→ **PROVIDED DATA**:
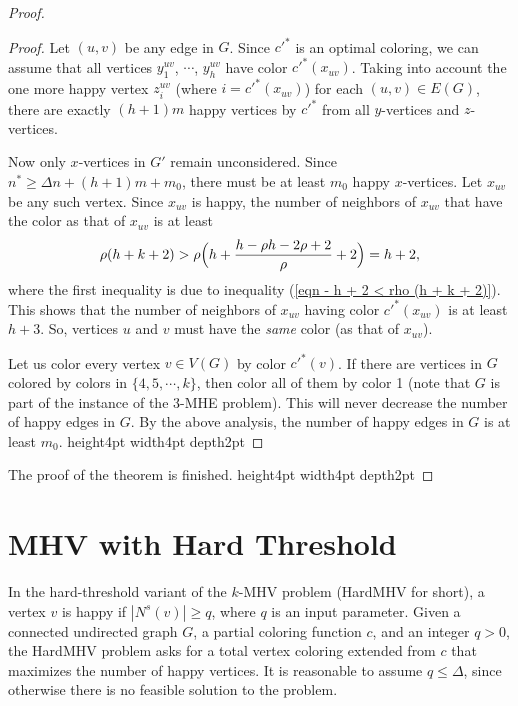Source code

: \documentclass[11pt]{article}
\newcommand{\qed}{\vrule height4pt width4pt depth2pt}
\begin{document}
\begin{proof}
\begin{proof}
Let $(u, v)$ be any edge in $G$. Since $c'^*$ is an optimal coloring,
we can assume that all vertices $y_1^{uv}$, $\cdots$, $y_h^{uv}$ have
color $c'^*(x_{uv})$. Taking into account the one more happy vertex
$z_i^{uv}$ (where $i = c'^*(x_{uv})$) for each $(u, v) \in E(G)$,
there are exactly $(h + 1)m$ happy vertices by $c'^*$ from all
$y$-vertices and $z$-vertices.

Now only $x$-vertices in $G'$ remain unconsidered.
Since $n^* \geq \Delta n + (h+1)m + m_0$, there must be at least $m_0$
happy $x$-vertices. Let $x_{uv}$ be any such vertex.
Since $x_{uv}$ is happy, the number of neighbors of $x_{uv}$
that have the color as that of $x_{uv}$ is at least
\begin{equation}
\rho (h + k + 2)
> \rho \Bigl( h + \frac{h - \rho h - 2 \rho + 2}{\rho} + 2 \Bigr)
= h + 2, \nonumber
\end{equation}
where the first inequality is due to inequality
(\ref{eqn - h + 2 < rho (h + k + 2)}).
This shows that the number of neighbors of $x_{uv}$ having color
$c'^*(x_{uv})$ is at least $h + 3$. So, vertices $u$ and $v$ must have
the {\em same} color (as that of $x_{uv}$).

Let us color every vertex $v \in V(G)$ by color $c'^*(v)$.
If there are vertices in $G$ colored by colors in $\{4, 5, \cdots, k\}$,
then color all of them by color 1 (note that $G$ is part of the instance of
the 3-MHE problem). This will never decrease the number of happy edges
in $G$. By the above analysis, the number of happy edges in $G$ is
at least $m_0$.
\qed
\end{proof}

The proof of the theorem is finished.
\qed
\end{proof}




\section{MHV with Hard Threshold}
In the hard-threshold variant of the $k$-MHV problem (HardMHV for short),
a vertex $v$ is happy if $|N^s(v)| \geq q$, where $q$ is an input
parameter.
Given a connected undirected graph $G$, a partial coloring function $c$,
and an integer $q > 0$, the HardMHV problem asks for a total vertex coloring
extended from $c$ that maximizes the number of happy vertices.
It is reasonable to assume $q \leq \Delta$, since otherwise
there is no feasible solution to the problem.
\end{document}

→ **WHAT THE EXERCISE ASKS**: Could you give again exactly the lines from the line containing "h + 2, \nonumber" through the final line of the data above, and no others?

→ **REPLY TO THE TASK**:
= h + 2, \nonumber
\end{equation}
where the first inequality is due to inequality
(\ref{eqn - h + 2 < rho (h + k + 2)}).
This shows that the number of neighbors of $x_{uv}$ having color
$c'^*(x_{uv})$ is at least $h + 3$. So, vertices $u$ and $v$ must have
the {\em same} color (as that of $x_{uv}$).

Let us color every vertex $v \in V(G)$ by color $c'^*(v)$.
If there are vertices in $G$ colored by colors in $\{4, 5, \cdots, k\}$,
then color all of them by color 1 (note that $G$ is part of the instance of
the 3-MHE problem). This will never decrease the number of happy edges
in $G$. By the above analysis, the number of happy edges in $G$ is
at least $m_0$.
\qed
\end{proof}

The proof of the theorem is finished.
\qed
\end{proof}




\section{MHV with Hard Threshold}
In the hard-threshold variant of the $k$-MHV problem (HardMHV for short),
a vertex $v$ is happy if $|N^s(v)| \geq q$, where $q$ is an input
parameter.
Given a connected undirected graph $G$, a partial coloring function $c$,
and an integer $q > 0$, the HardMHV problem asks for a total vertex coloring
extended from $c$ that maximizes the number of happy vertices.
It is reasonable to assume $q \leq \Delta$, since otherwise
there is no feasible solution to the problem.
\end{document}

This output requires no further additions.